La voix est calme, l’élocution parfaite et le langage soutenu. Dans ses vidéos, pas de blagues, sketchs ou moqueries. Pareil dans la « vraie vie ». « Je ne suis pas un grand humoriste », confesse le gone, chaînette dorée et barbe blonde clairsemée.

Destiné à une carrière dans le recrutement après Sciences Po Paris

Loin des Youtubeurs stéréotypés, William ne cherche pas à forcer le trait. «J’aime bien ce côté profane du gars qui fait son truc dans son salon», raconte le jeune homme, pourtant tatillon sur le fond et la forme de ses vidéos, lui qui n’a suivi aucune formation de journaliste, designer ou monteur. Destiné à une carrière dans le recrutement après un cursus à Sciences Po Paris, William a bifurqué - «Ça ne me plaisait pas trop, je n’arrivais pas à me projeter.»

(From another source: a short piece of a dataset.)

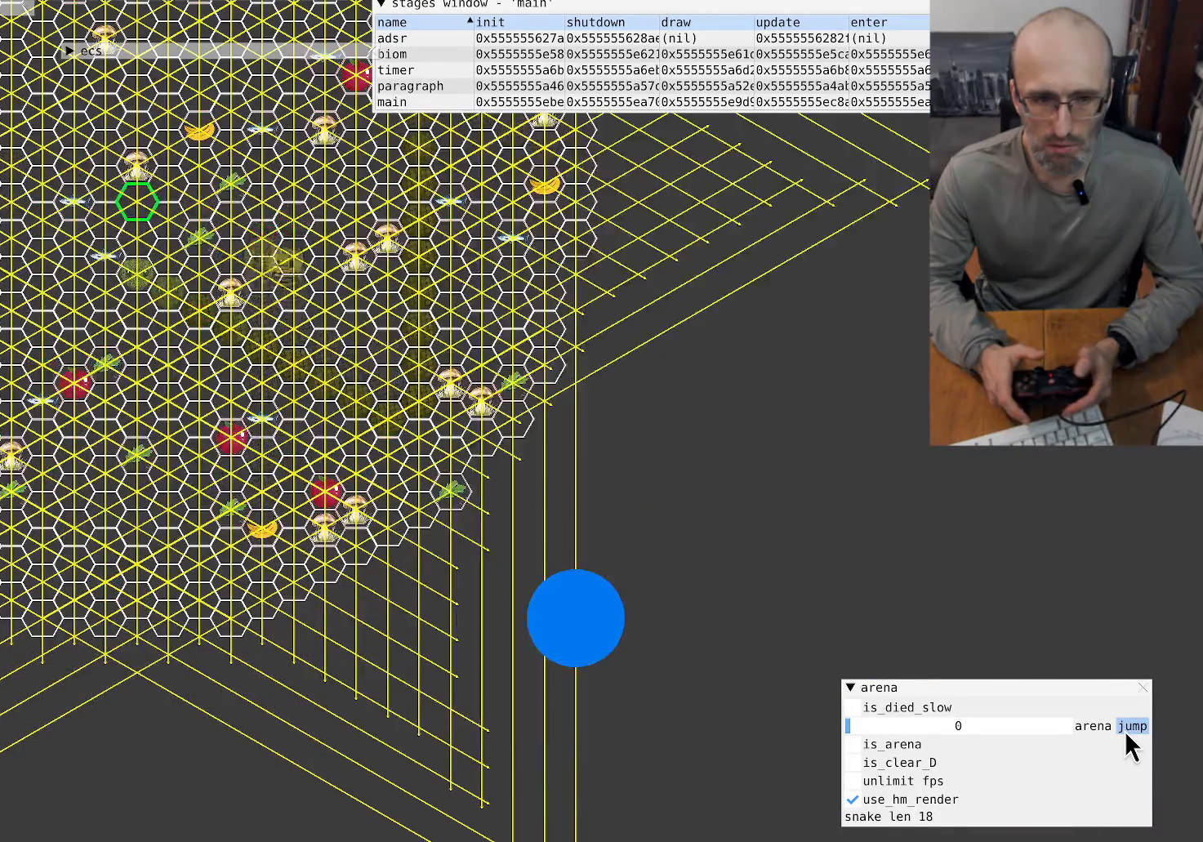
{"buttons": [], "left_stick": "center", "right_stick": "center", "events": [[300, "left_stick", "left"], [467, "left_stick", "center"]]}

Et monté sa chaîne Youtube, inspiré du joueur français de jeux vidéo Bruce Grannec et de ses « streams » FIFA (parties retransmises en ligne sur les plateformes de streaming), à un moment idoine : la sortie de FIFA2018, en septembre 2017. «Je donnais des conseils aux joueurs pour qu’ils progressent rapidement dans le jeu, mais après 4-5 mois, je me suis un peu lassé », poursuit William. De nature réservée, il avoue s’être «fait violence », au départ, pour s’adresser à ses abonnés. La bascule vers un travail de recherche plus approfondi du football s’est vite opérée. «J’aime étudier la construction des mythes des clubs, leur histoire, comprendre pourquoi une équipe va bien ou mal à tel ou tel moment… J’ai trouvé ma tribune, ma fenêtre d’expression. Ça soulage mes démangeaisons de parler foot H24 », plaisante Wiloo. Qui malgré ce job à plein temps, trouve le temps d’aller au cinéma tous les samedis matin et jouer à Red Dead Redemption avec Marlène ou se replonger dans les bouquins.

L’ancien Bad Gone, dont le nom de son groupe de potes (The Players) figure sur l’allée des Lumières du Groupama Stadium, entre Grégory Coupet et Fleury di Nallo, n’est plus le mordu de l’OL d’il y a dix ans. « Je reste fan, mais c’est plus le football au sens large qui me fait rêver. » Et de le prouver : «Le nul contre Reims (1-1, le 21 décembre), ce n’était pas grave en soi, la planète foot continue de tourner. Supporter l’OL comme je le faisais avant, ce serait insupportable, surtout en ce moment.»